§ ЗАДАНИЕ A
Выберите в записях все строки, где встречается слово «This», и перепишите их.

§ ТЕКСТОВЫЙ БЛОК
>>>
История совершила новый символический рывок вперед в начале ноября, когда Ленинград возвратил себе первоначальное название — Санкт-Петербург. Город не впервые менял свое имя. В начале Первой мировой войны он был переименован в Петроград, потому что Санкт-Петербург звучало слишком по-немецки. Хотя на самом деле Петр I заимствовал его у столицы нейтральной Голландии.
Великий князь Владимир Кириллович, сын брата последнего царя, родившийся в Финляндии в 1917 году, прилетел в Санкт-Петербург нанести свой первый визит на маленьком одномоторном самолете, называвшемся «President Special». Его встречали Собчак и его заместитель, Владимир Путин. Путин оставался со мной, пока я ждал прибытия кого-либо из британских министров. Мы заговорили. Он возмущался поведением эстонского парламента, чья антирусская позиция могла спровоцировать Россию на ответные действия.
На следующий день, вечером, в Исаакиевском соборе состоялась церковная служба по случаю возвращения прежнего названия городу. Церковь была полна до отказа. Службу проводил патриарх Алексий II. Владимир Кириллович стоял на месте, отведенном для царей; это был первый случай, когда кто-то из Романовых, да и вообще кто бы то ни было, стоял там после 1917 года. В течение двух часов он вел себя невозмутимо, торжественно крестился, и ни один мускул на его лице за все время не дрогнул. Его полная маленькая жена-грузинка, принцесса Багратион, стояла рядом с ним, сохраняя такое же достоинство.
На следующее утро мы отправились на церемонию переименования к большой площади перед Зимним дворцом — месту вооруженного столкновения, приведшего к свержению Временного правительства в октябре 1917 года. Было страшно холодно, площадь была полупуста, люди настроены апатично. Играл военный оркестр; половина музыкантов была одета в военную форму XVIII века. Выстрелила полуденная пушка, подав сигнал к началу церемонии переименования. Слово взял Собчак. Он вознес хвалу апостолу Петру, заступничество которого позволило, наконец, восстановить название города, а также императору Петру, который первым «прорубил окно в Европу». С горьким осуждением он говорил о 74 годах советской власти. Однако вполне разумно он посвятил довольно пространный пассаж названию «Ленинград», — с этим именем в сердце многие жители города сражались и умирали во время Второй мировой войны. И он пообещал также, что цены на продукты в государственных магазинах города не будут повышены — единственное место во всей речи, вызвавшее одобрительные крики слушателей. Когда мы уходили, на площади приземлились парашютисты с российским флагом; над головой самолеты выполняли фигуры высшего пилотажа. Все это, сообщил по радио диктор, было щедро предоставлено спонсором — новое словечко, вошедшее в гостеприимный русский язык, когда появилось племя «бизнесменов», богатеющее на трупе коммунизма.
<<<
§ ЗАДАНИЕ B
Кто, согласно фрагменту о переименовании Ленинграда, проводил церковную службу в Исаакиевском соборе?

§ РАБОЧИЕ ДАННЫЕ
>>>
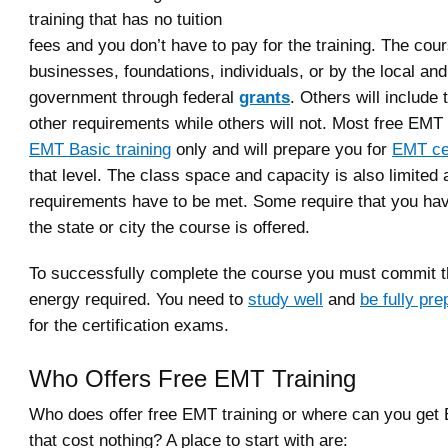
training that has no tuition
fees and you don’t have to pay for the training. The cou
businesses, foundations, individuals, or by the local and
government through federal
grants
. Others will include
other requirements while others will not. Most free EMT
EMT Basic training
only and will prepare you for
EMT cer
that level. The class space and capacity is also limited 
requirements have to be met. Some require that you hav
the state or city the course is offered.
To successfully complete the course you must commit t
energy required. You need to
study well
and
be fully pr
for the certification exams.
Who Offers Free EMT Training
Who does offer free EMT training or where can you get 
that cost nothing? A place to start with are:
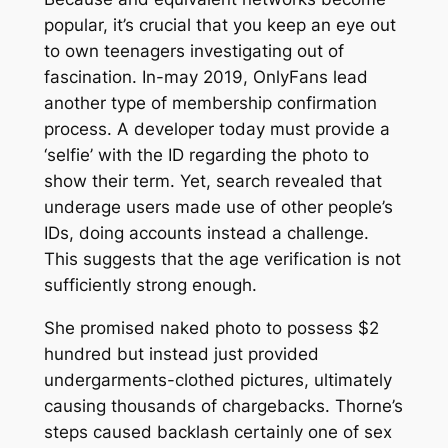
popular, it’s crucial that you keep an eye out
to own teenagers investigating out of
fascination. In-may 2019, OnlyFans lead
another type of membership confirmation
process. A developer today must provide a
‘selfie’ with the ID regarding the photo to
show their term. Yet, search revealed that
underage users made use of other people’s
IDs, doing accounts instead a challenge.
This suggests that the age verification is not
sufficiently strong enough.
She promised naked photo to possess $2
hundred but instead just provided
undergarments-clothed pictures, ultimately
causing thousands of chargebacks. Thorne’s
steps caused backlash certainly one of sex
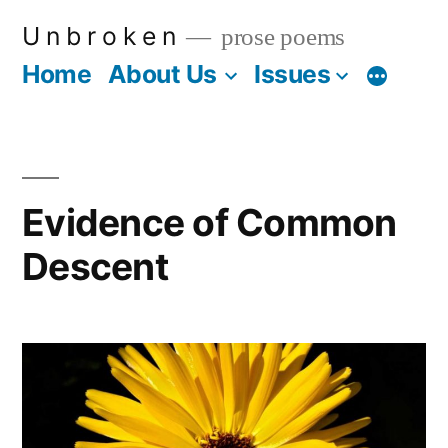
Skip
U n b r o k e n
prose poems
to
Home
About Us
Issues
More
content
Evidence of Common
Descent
<<<
>>>
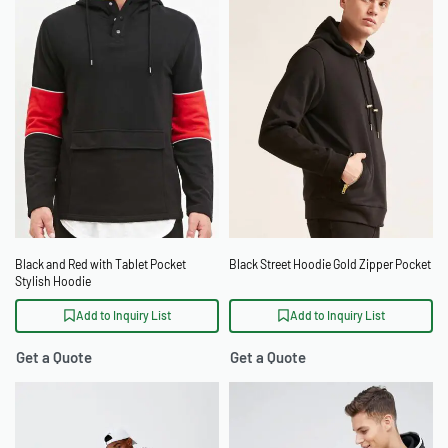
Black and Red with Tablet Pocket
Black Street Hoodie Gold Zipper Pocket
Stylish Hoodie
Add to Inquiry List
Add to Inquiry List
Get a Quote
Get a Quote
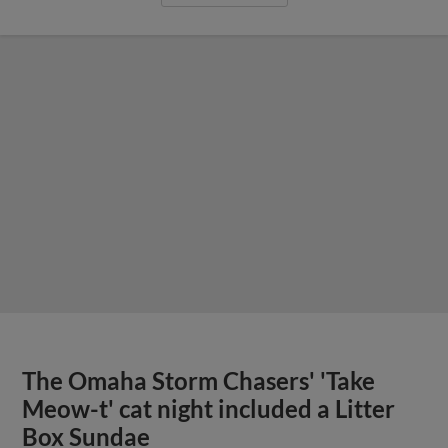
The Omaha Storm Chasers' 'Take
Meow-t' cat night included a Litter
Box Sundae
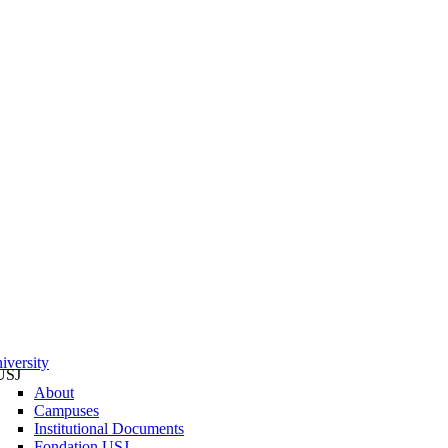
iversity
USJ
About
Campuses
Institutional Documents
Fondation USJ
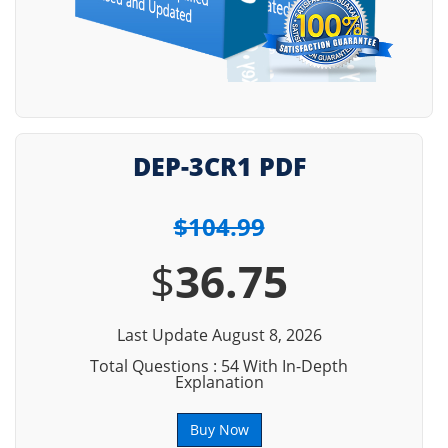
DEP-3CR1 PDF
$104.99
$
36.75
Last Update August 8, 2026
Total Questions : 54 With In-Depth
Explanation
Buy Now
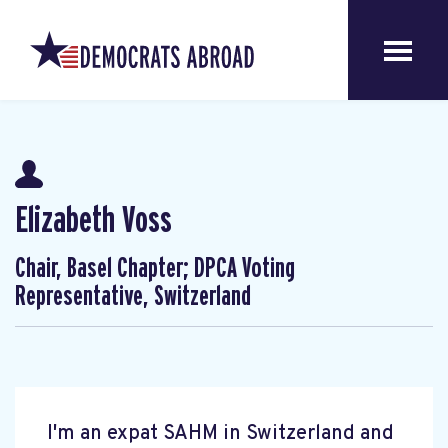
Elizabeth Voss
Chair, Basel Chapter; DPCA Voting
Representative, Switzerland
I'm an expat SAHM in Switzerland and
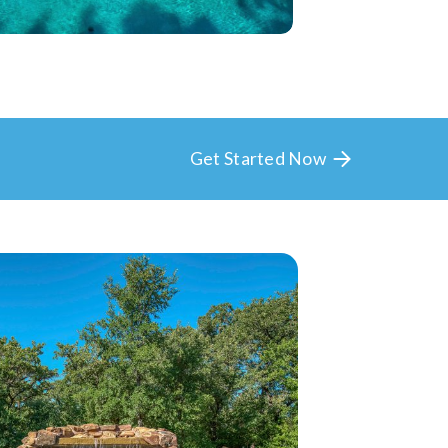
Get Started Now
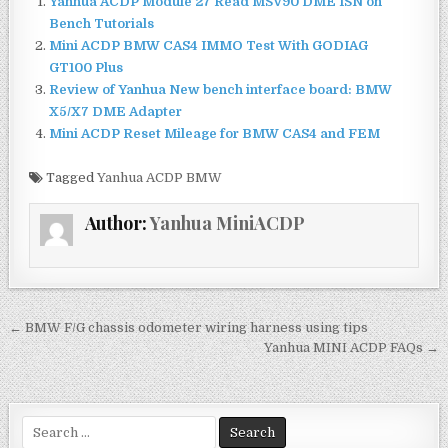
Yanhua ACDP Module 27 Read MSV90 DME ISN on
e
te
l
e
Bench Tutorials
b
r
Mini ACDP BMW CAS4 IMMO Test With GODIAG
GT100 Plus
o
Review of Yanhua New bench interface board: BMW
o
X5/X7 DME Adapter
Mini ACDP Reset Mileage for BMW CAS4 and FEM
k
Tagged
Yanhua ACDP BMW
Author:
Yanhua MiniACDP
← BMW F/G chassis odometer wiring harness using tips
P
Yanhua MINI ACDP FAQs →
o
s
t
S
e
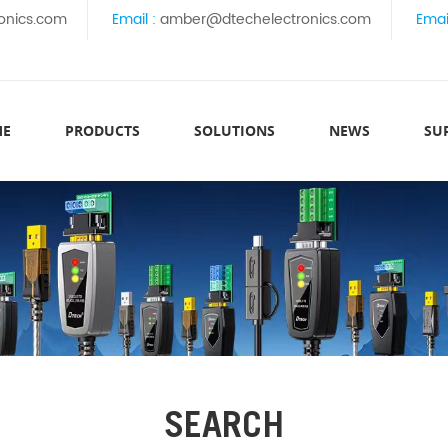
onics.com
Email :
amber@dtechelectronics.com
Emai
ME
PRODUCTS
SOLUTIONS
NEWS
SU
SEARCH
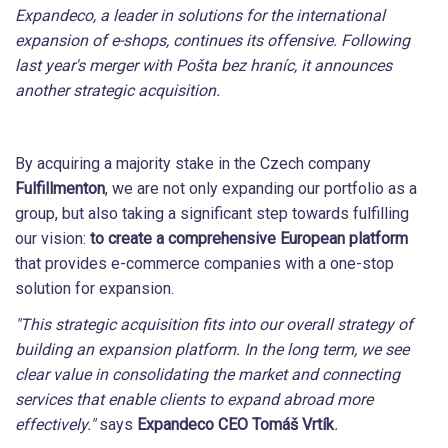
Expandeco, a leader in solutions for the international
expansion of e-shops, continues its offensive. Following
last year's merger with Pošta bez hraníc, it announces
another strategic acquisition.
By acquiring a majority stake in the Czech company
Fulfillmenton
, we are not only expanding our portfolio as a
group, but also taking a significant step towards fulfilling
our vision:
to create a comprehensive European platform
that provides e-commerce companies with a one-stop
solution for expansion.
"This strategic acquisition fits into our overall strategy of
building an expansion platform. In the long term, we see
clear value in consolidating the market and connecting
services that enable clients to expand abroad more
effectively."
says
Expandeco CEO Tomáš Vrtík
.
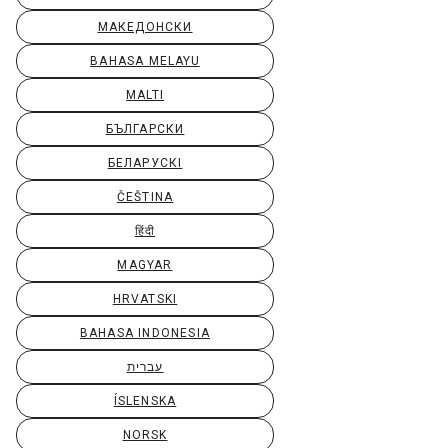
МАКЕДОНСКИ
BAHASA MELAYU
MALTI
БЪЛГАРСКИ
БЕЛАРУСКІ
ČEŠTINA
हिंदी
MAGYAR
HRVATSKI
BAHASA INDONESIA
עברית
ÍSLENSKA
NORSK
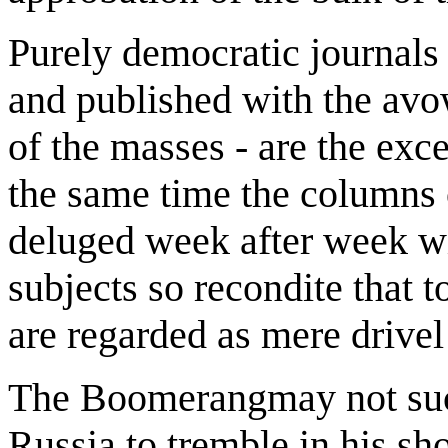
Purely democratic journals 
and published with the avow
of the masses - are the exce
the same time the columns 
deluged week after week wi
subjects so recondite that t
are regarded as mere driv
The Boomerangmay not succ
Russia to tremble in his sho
<<<
§ ОТВЕТ A
This suggests that the age verification is not
"This strategic acquisition fits into our overall strategy of

§ ОТВЕТ B
Службу проводил патриарх Алексий II.